Dan harta kekayaannya dibinasakan, lalu ia membulak-balikkan kedua tangannya (tanda menyesal) terhadap apa yang ia telah belanjakan untuk itu, sedang pohon anggur itu roboh bersama para-paranya dan dia berkata: "Aduhai kiranya dulu aku tidak mempersekutukan seorangpun dengan Tuhanku". (QS. Al-Kahfi : 42)


Semoga apa yang kita cari dalam hidup ini yaitu kebahagian hakiki dapat kita dapatkan, aamiin...... 

"Dan carilah pada apa yang telah dianugerahkan Allah kepadamu (kebahagiaan) negeri akhirat, dan janganlah kamu melupakan bahagianmu dari (kenikmatan) duniawi dan berbuat baiklah (kepada orang lain) sebagaimana Allah telah berbuat baik, kepadamu, dan janganlah kamu berbuat kerusakan di (muka) bumi. Sesungguhnya Allah tidak menyukai orang-orang yang berbuat kerusakan." (QS: Al-Qashash : 77)

#### Tugas yang Dikerjakan:
**A)** Menurut kutipan ayat Al-Qur'an di atas, apa yang roboh bersama para-paranya?
**B)** Tuliskan kembali bagian kutipan ayat Al-Qur'an di atas tanpa perubahan, mulai dari "Dan harta kekayaannya" dan terus hingga "Al-Qashash : 77)".
**C)** Berdasarkan kutipan ayat Al-Qur'an di atas, mengapa manusia dilarang berbuat kerusakan di muka bumi? Jelaskan dalam satu sampai tiga kalimat.

#### Data Mentah:

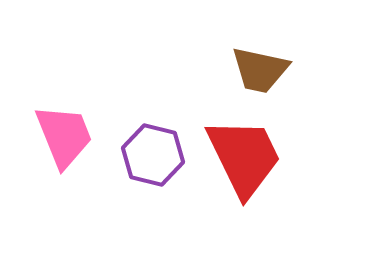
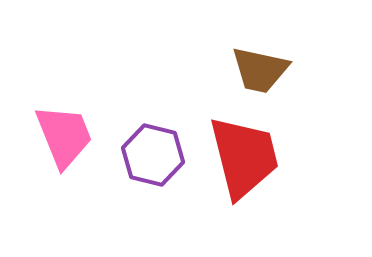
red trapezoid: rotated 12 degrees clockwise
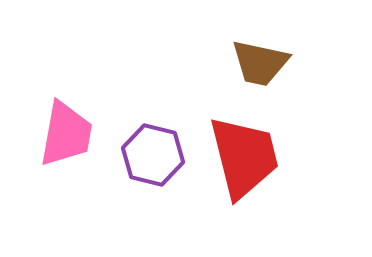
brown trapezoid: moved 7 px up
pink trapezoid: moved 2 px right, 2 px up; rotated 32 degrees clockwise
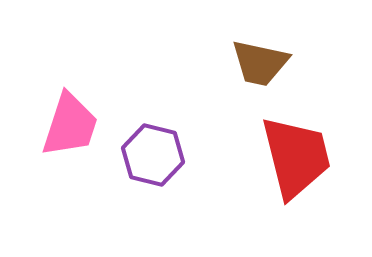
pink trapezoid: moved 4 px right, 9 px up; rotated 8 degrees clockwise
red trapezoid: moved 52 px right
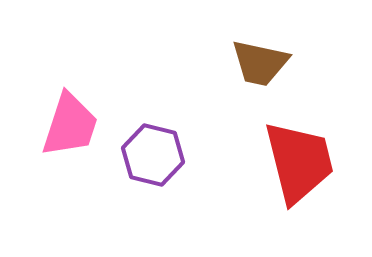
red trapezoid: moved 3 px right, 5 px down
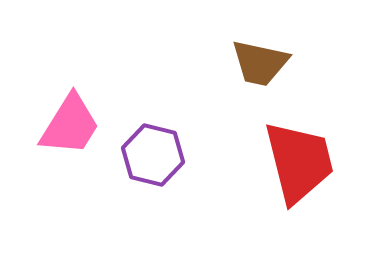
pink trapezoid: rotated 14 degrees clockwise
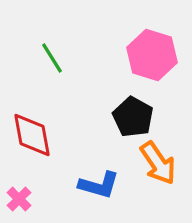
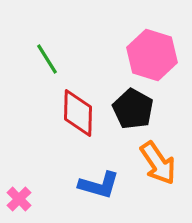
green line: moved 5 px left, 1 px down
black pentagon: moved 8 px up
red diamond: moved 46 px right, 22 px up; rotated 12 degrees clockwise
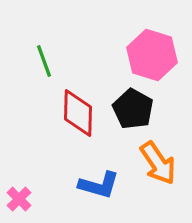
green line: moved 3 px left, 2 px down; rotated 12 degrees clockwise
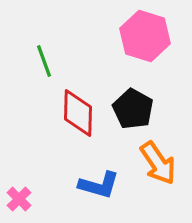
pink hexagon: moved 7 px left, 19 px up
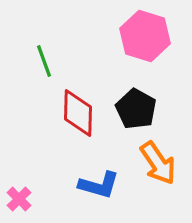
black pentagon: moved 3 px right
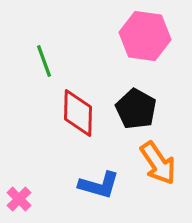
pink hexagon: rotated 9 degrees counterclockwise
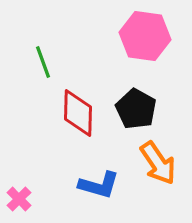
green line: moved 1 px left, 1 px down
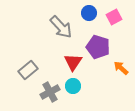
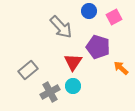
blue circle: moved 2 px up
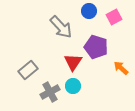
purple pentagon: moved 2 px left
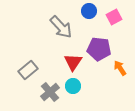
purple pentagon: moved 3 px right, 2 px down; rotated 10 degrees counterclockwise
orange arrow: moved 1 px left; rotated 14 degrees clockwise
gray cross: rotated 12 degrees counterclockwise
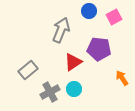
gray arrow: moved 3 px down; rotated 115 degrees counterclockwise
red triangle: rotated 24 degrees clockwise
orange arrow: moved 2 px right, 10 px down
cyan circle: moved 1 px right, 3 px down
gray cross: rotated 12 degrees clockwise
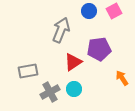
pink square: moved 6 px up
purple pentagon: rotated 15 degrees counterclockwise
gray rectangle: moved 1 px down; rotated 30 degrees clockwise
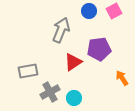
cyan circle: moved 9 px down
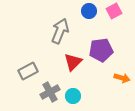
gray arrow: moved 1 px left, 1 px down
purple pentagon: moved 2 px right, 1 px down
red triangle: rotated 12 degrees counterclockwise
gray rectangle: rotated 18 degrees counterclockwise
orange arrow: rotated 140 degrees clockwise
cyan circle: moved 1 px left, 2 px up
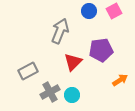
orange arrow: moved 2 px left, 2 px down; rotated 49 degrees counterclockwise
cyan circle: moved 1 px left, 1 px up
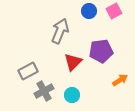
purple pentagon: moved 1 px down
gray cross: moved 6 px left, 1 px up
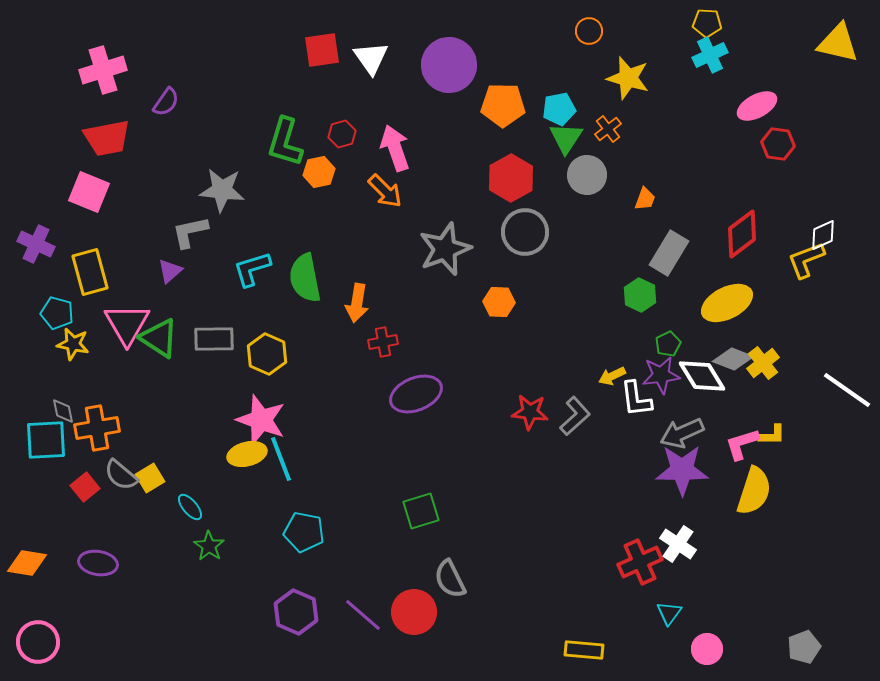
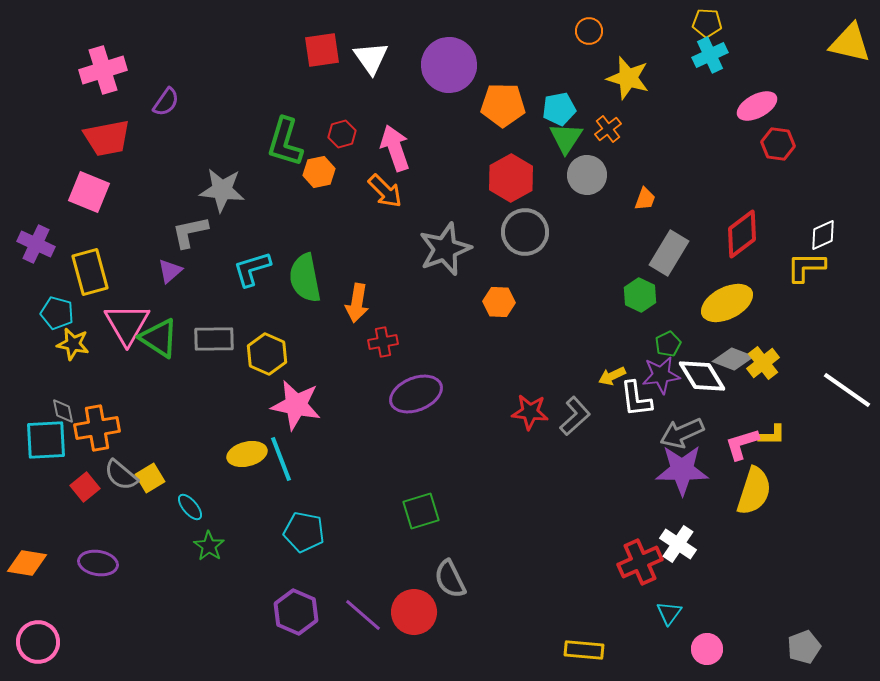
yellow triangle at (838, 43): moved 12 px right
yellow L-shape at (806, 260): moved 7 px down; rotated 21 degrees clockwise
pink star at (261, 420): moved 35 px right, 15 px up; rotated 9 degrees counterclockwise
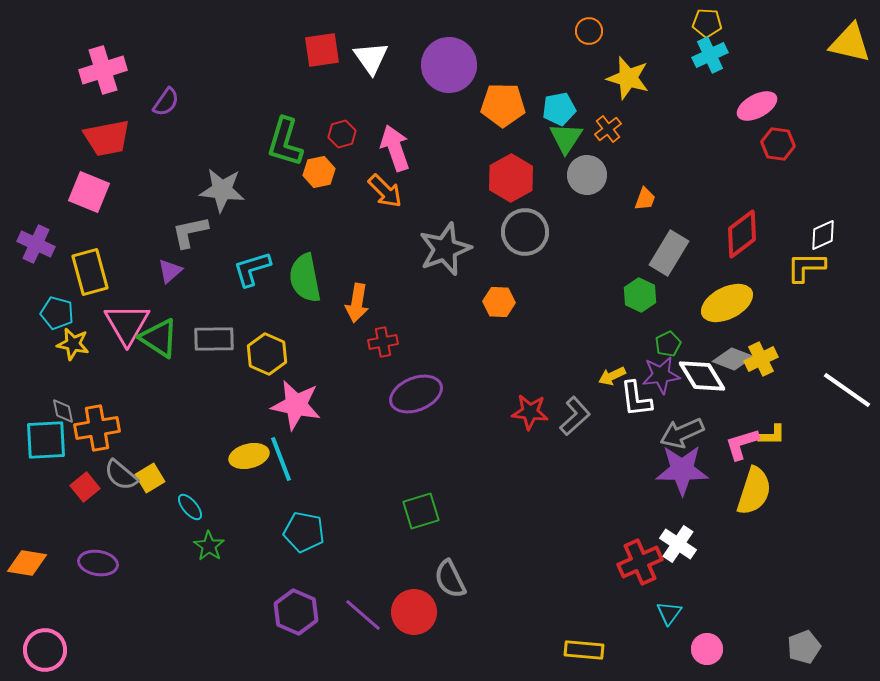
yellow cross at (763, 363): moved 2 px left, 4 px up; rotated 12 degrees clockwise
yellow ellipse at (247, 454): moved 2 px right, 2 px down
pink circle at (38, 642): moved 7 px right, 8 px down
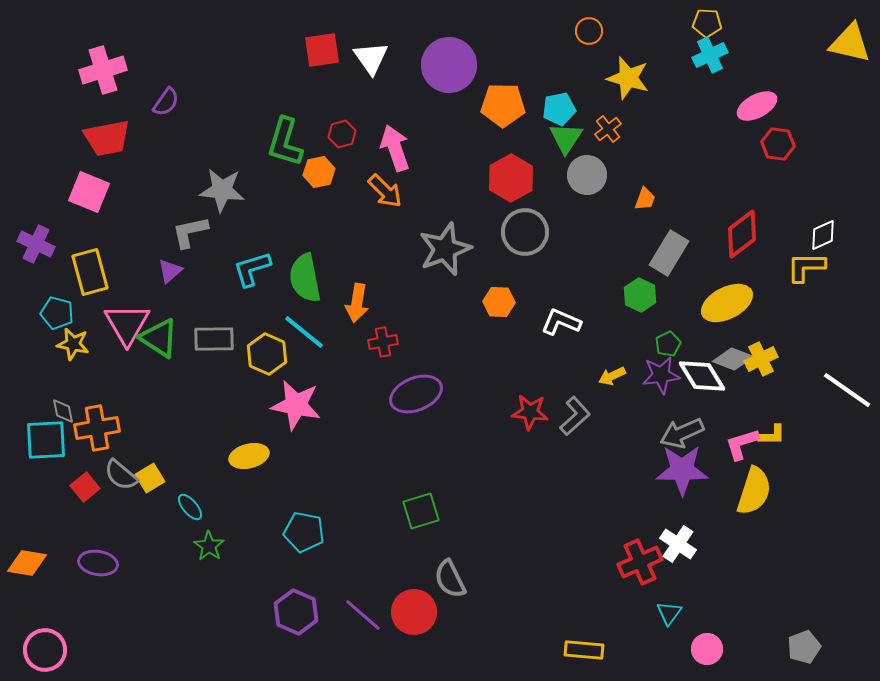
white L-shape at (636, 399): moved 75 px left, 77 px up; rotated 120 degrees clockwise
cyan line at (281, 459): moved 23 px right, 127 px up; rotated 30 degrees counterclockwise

#### Pembahasan Jawaban:
**A)** Pohon anggur.

**B)**
Dan harta kekayaannya dibinasakan, lalu ia membulak-balikkan kedua tangannya (tanda menyesal) terhadap apa yang ia telah belanjakan untuk itu, sedang pohon anggur itu roboh bersama para-paranya dan dia berkata: "Aduhai kiranya dulu aku tidak mempersekutukan seorangpun dengan Tuhanku". (QS. Al-Kahfi : 42)


Semoga apa yang kita cari dalam hidup ini yaitu kebahagian hakiki dapat kita dapatkan, aamiin...... 

"Dan carilah pada apa yang telah dianugerahkan Allah kepadamu (kebahagiaan) negeri akhirat, dan janganlah kamu melupakan bahagianmu dari (kenikmatan) duniawi dan berbuat baiklah (kepada orang lain) sebagaimana Allah telah berbuat baik, kepadamu, dan janganlah kamu berbuat kerusakan di (muka) bumi. Sesungguhnya Allah tidak menyukai orang-orang yang berbuat kerusakan." (QS: Al-Qashash : 77)

**C)** Manusia dilarang berbuat kerusakan di muka bumi karena Allah tidak menyukai orang-orang yang berbuat kerusakan. Alasan ini dinyatakan langsung setelah larangan tersebut dalam QS. Al-Qashash ayat 77.